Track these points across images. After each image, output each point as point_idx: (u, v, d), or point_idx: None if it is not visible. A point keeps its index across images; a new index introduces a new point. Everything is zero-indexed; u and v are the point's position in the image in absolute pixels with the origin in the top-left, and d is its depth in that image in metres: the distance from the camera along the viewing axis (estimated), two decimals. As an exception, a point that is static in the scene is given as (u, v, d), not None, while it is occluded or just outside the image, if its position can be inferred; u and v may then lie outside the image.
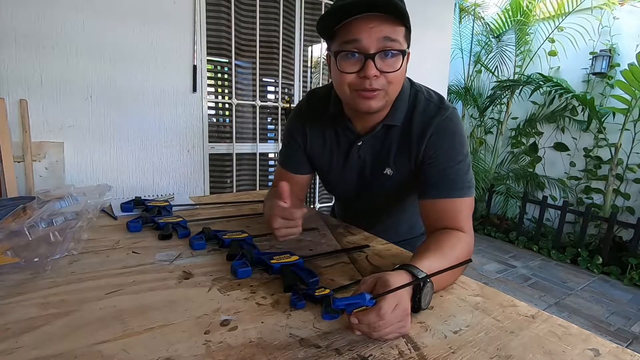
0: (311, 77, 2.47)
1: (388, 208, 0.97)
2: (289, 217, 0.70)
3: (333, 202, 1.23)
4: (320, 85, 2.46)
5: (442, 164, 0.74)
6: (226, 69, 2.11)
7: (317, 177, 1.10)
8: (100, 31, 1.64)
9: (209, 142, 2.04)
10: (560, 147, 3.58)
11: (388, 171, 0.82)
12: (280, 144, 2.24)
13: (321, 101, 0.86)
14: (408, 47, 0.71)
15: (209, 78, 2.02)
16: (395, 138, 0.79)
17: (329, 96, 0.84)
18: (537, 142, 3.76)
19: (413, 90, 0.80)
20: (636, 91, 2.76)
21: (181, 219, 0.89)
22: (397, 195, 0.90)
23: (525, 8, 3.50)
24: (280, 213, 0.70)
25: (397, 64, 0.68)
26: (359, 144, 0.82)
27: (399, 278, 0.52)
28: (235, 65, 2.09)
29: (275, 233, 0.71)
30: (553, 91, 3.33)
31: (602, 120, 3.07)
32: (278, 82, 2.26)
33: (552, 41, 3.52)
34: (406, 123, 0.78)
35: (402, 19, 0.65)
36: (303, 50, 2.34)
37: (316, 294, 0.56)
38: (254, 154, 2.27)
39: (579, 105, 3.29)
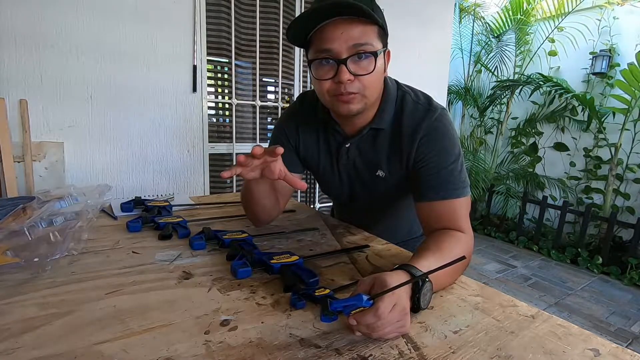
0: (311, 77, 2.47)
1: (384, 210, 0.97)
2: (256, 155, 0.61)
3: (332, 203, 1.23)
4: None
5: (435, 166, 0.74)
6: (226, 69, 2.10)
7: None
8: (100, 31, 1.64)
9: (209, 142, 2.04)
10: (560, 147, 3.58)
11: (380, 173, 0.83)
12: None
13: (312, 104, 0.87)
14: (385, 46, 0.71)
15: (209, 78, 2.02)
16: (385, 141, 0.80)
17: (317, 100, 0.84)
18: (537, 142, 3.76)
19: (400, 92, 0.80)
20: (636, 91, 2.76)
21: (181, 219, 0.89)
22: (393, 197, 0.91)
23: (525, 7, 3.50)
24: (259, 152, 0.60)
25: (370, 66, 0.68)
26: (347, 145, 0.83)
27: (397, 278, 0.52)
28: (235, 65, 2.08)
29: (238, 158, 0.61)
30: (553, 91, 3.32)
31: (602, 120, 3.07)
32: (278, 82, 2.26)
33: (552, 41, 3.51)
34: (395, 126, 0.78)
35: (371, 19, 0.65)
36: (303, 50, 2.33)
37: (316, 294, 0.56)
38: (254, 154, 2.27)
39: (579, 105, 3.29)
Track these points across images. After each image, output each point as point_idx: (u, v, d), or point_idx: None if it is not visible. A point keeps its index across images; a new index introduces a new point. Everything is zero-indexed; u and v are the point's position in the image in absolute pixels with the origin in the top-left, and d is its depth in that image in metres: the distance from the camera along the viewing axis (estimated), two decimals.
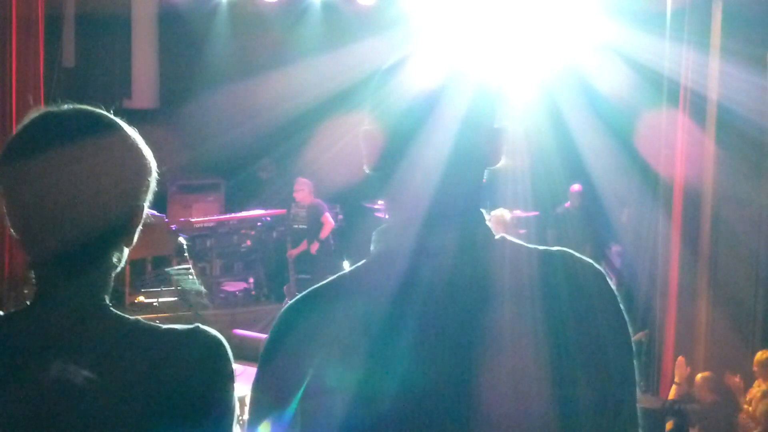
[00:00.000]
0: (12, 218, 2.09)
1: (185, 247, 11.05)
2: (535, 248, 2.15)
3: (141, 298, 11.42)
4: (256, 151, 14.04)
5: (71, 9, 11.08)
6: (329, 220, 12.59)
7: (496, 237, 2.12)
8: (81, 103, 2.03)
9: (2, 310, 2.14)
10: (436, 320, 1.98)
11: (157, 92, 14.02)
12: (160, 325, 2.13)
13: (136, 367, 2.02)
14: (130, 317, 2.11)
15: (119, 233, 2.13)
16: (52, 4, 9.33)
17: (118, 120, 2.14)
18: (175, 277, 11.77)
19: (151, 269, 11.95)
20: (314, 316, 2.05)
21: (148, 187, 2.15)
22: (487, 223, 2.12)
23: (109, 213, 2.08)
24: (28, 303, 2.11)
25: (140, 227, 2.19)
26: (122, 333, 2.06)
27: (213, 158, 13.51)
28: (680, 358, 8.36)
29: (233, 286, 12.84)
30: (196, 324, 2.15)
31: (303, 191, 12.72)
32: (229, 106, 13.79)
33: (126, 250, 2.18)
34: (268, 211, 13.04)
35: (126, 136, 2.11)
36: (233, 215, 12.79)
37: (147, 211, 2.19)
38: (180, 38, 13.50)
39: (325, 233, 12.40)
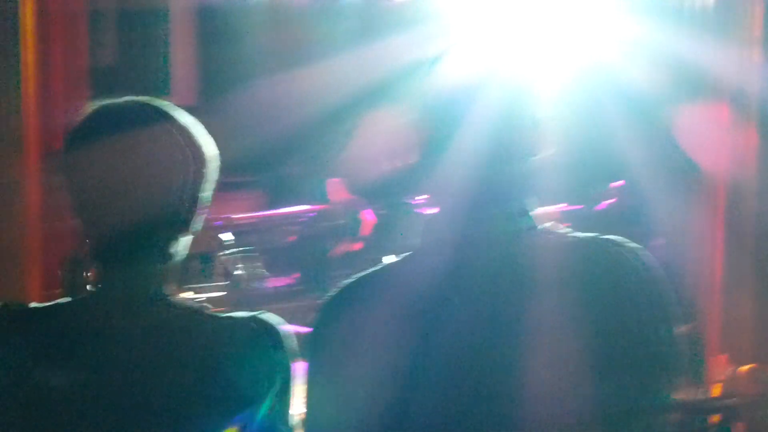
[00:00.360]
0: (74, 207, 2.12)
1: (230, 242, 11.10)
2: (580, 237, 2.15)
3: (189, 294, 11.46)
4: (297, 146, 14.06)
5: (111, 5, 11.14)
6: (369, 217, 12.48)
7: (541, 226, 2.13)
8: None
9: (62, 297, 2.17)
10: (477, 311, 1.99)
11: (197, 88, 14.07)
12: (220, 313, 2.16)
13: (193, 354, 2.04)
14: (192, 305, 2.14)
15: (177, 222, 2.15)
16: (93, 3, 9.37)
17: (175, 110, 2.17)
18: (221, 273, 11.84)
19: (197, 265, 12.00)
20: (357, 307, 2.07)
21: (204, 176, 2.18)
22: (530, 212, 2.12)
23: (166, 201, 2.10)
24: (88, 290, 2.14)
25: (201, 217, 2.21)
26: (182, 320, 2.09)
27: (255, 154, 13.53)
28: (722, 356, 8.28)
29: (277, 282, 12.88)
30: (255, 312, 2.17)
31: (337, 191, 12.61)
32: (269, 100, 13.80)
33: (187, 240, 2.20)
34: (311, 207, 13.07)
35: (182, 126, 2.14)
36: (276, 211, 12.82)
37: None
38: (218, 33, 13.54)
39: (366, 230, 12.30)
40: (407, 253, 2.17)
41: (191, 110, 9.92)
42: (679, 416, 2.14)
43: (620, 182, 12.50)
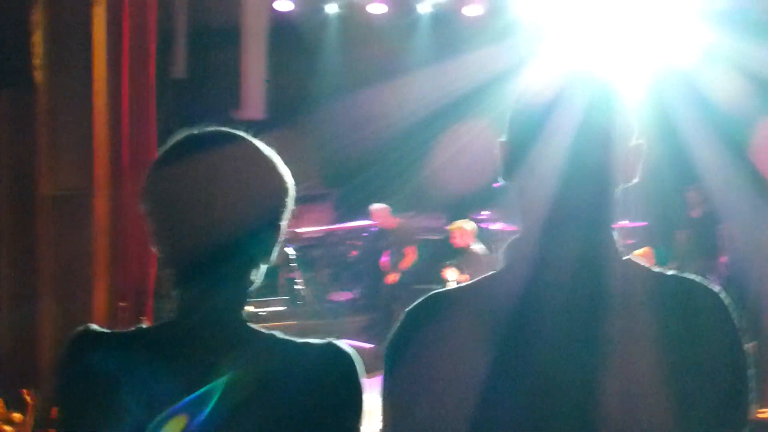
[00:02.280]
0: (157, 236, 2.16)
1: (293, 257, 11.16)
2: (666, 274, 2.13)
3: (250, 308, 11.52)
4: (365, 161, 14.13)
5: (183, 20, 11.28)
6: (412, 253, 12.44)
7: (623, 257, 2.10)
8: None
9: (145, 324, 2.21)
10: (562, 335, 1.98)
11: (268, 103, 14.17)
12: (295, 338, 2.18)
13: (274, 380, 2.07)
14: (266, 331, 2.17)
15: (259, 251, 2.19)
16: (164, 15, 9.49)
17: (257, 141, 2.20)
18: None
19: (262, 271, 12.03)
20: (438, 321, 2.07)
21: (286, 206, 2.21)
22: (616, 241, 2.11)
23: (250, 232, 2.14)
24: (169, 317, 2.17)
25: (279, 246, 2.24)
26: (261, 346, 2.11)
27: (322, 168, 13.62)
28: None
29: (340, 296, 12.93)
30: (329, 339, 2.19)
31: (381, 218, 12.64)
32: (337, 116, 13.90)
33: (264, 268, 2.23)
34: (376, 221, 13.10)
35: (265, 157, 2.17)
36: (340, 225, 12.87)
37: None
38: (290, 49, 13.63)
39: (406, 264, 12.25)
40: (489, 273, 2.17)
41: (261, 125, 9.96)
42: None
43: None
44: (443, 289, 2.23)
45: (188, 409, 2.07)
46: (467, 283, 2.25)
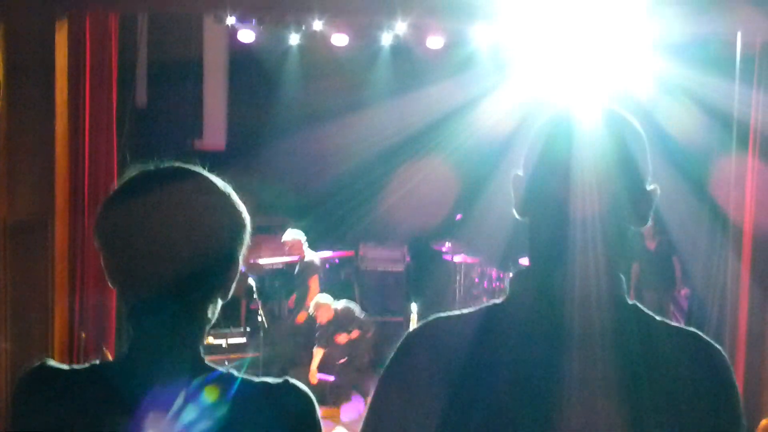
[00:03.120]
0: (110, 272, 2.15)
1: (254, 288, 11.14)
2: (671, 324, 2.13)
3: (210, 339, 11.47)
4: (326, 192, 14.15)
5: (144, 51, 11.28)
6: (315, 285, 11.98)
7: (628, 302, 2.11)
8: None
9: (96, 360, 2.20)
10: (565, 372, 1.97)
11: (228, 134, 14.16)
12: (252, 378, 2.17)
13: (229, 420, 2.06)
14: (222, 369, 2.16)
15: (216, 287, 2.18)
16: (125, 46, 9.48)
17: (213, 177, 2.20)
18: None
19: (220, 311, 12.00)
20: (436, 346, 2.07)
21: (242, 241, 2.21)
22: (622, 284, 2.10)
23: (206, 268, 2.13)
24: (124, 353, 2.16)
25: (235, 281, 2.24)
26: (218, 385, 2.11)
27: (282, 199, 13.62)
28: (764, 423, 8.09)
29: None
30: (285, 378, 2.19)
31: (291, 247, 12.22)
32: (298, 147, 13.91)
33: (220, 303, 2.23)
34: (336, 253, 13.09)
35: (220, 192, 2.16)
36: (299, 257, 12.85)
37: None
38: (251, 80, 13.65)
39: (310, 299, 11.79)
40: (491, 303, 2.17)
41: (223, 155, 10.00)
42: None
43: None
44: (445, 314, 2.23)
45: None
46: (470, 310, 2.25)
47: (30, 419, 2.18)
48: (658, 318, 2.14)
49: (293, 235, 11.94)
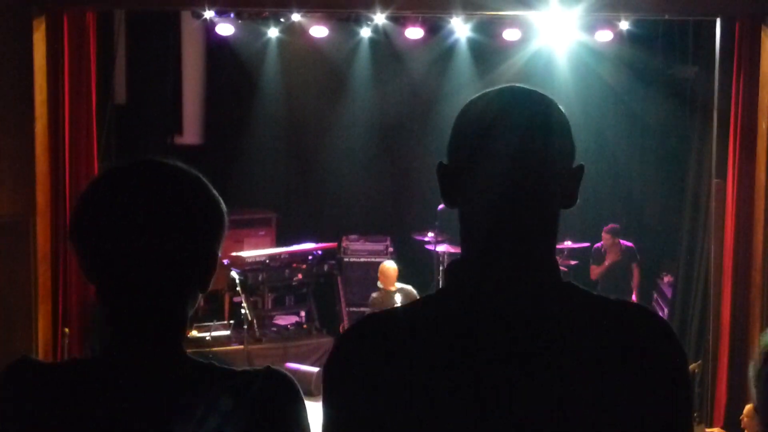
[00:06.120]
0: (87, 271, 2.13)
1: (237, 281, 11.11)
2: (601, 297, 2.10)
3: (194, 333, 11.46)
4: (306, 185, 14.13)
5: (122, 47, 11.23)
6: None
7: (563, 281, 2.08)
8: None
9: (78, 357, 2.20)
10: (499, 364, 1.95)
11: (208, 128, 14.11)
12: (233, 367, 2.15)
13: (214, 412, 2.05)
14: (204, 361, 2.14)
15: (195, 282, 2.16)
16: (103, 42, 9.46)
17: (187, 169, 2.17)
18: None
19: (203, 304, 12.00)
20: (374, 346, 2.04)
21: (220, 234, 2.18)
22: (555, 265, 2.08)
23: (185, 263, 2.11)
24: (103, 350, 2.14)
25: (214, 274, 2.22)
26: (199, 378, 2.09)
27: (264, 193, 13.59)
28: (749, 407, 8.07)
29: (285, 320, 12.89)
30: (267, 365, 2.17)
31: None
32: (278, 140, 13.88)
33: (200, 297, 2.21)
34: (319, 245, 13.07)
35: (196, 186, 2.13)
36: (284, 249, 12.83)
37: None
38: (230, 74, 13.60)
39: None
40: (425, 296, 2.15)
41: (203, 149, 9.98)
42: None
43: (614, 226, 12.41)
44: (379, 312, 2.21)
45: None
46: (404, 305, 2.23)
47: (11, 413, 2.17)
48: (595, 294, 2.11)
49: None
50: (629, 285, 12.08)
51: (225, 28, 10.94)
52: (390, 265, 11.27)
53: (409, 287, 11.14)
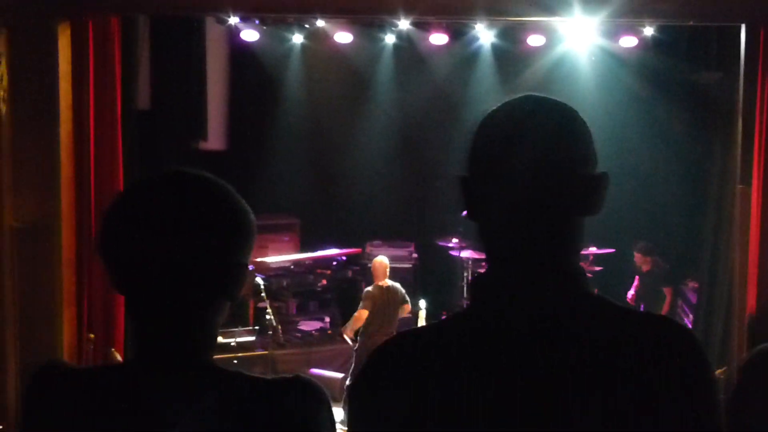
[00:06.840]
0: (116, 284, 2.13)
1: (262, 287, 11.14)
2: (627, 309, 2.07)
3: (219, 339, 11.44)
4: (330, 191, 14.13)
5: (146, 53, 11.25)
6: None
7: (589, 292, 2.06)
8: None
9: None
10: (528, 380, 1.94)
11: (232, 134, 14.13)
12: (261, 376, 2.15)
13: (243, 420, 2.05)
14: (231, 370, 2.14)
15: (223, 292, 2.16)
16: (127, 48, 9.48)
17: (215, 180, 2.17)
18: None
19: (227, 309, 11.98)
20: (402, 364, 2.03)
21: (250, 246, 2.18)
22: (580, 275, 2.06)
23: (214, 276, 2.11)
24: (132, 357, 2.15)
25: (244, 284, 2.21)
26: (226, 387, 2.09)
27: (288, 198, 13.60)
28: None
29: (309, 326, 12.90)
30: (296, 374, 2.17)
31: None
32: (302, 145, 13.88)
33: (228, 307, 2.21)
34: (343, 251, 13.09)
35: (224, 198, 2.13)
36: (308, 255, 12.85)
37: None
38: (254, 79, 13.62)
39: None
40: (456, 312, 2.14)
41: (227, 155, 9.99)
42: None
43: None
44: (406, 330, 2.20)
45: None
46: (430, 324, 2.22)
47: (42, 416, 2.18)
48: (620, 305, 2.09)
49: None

□ □ □ □ □ □ □

__What is expected__
Please copy, exactly as written, every line in the listing above from the line with "20: (314, 316, 2.05)" up to and including the line with "30: (196, 324, 2.15)".

__Exercise output__
20: (314, 316, 2.05)
21: (148, 187, 2.15)
22: (487, 223, 2.12)
23: (109, 213, 2.08)
24: (28, 303, 2.11)
25: (140, 227, 2.19)
26: (122, 333, 2.06)
27: (213, 158, 13.51)
28: (680, 358, 8.36)
29: (233, 286, 12.84)
30: (196, 324, 2.15)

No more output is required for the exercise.